Veinticuatro horas en la vida de un alcalde

Mañana hace un siglo de que Ángel López Pérez retira su dimisión, aclamado por los lucenses

SUMADO EL TIEMPO de sus cuatro mandatos no da más allá de diecisiete años, aunque en la memoria de los lucenses, Ángel López Pérez (Lugo, 1873) figura como alcalde único de la primera mitad del siglo XX. Quizá por eso se le nombra mandatario a perpetuidad, pues de ese modo nadie se equivoca diciendo que en tal o cual fecha él era alcalde o dejaba de serlo.

Narciso Correal le llama taumaturgo “de un pueblo antiguo precintado por murallas” al que convierte en “una ciudad histórica que mira de frente al porvenir”. No está mal traído.

En 1920, Antonio de Cora se pasa 12 horas a su lado para contar a los lectores de El Progreso qué hace su querido alcalde. Las otras doce horas lo deja tranquilo para que se meta en la cama sin el agobio de tener un periodista mirándole como un búho. En realidad fueron muchas más horas, porque uno y otro compartieron trabajos, no solo desde sus distintos cometidos, sino dentro del mismo equipo de gobierno municipal.

Don Ángel comienza la jornada reuniéndose con los vocales de la Junta municipal de asociados. Finalizado este primer encontronazo con la realidad ciudadana, el hombre se traslada a su despacho e inicia otra ronda de problemas que le exponen de uno en uno el contador de fondos, el oficial mayor, el arquitecto, el jefe de la guardia y algunos de los concejales; ni todos, ni siempre los mismos.

Una tercera fase mañanera es el turno para vecinos, amigos, enemigos, contratistas de servicios municipales, un vendedor de la plaza de abastos, el que venga… Suenan timbres desde el hospital, desde la casa de Beneficencia, desde donde sea. El alcalde los atiende a todos, sin que por ello desista de empujarlos suavemente hacia la salida para ir librándose de su presencia. Eso sí, tras asegurarse que se van sin rechistar porque están satisfechos de haber sido atendidos. O quizá no, pero con la cortesía por delante.
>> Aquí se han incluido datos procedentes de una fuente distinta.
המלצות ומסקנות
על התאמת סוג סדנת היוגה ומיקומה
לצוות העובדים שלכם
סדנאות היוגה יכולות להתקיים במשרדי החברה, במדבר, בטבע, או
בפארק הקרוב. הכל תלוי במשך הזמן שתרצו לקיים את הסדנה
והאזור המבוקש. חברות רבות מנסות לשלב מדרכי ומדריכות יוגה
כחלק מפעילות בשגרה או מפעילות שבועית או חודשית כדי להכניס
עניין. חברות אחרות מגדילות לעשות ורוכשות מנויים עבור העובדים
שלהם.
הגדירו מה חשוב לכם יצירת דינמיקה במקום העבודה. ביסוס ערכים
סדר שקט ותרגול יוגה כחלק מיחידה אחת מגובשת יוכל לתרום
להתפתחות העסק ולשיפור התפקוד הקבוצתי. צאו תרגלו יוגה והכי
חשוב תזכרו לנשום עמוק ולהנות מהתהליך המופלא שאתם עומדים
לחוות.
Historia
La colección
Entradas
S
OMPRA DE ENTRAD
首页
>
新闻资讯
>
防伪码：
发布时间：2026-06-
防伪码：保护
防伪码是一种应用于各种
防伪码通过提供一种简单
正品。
A las dos se acaba la larga mañana y a las tres ya está don Ángel entre el corrillo de amigos en su tertulia del Círculo. Es el momento en el que enciende un habano delante del café. “Entonces habla de todo, mientras procura conservar la ceniza del puro todo el tiempo posible… Cuando ya la inestabilidad de la ceniza se hace inevitable, deposita D. Ángel cuidadosamente aquel rollito gris sobre el velador, entre las tazas, y juega con él y con la lumbre del cigarro que va camino de consumirse”.
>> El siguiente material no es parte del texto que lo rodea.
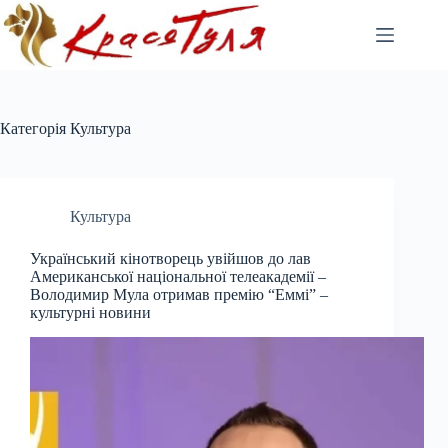
Перейти
до
вмісту
Категорія
Культура
Культура
Український кінотворець увійшов до лав
Американської національної телеакадемії –
Володимир Мула отримав премію “Еммі” –
культурні новини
A las cuatro brinca del sillón y comienza un recorrido por las obras en marcha. El periodista cita la plaza de Santa María, el arco de Castelar, los Jardines de San Fernando, la instalación de nuevas lámparas eléctricas, el proyecto del hospital de Santa María y la calle de la Alameda. Va de una a otra y en todas se comporta de la misma forma, interesándose por su avance y por los problemas, grandes o pequeños, que les afecten.

Dice el reportero: “Goza mirándolo todo”. Pero por si al lector pudiese parecerle liviana la carga del munícipe, añade que en cada traslado de un punto a otro, don Ángel aprovecha para comprobar si el guardia se encuentra en el lugar asignado, si el barrendero pasó la escoba demasiado deprisa por una acera, si la alcantarilla está tupida, o si de un rosal falta una flor, y de ahí surge la leyenda de que el alcalde tiene en su cabeza el número exacto de rosas que hay en su ciudad, que ha de ser un dato tan hagiográfico como lo del mirlo blanco, pero bien le llega a este señor al que los lucenses piden por aclamación que retire su dimisión como alcalde, hace mañana un siglo exacto de ello.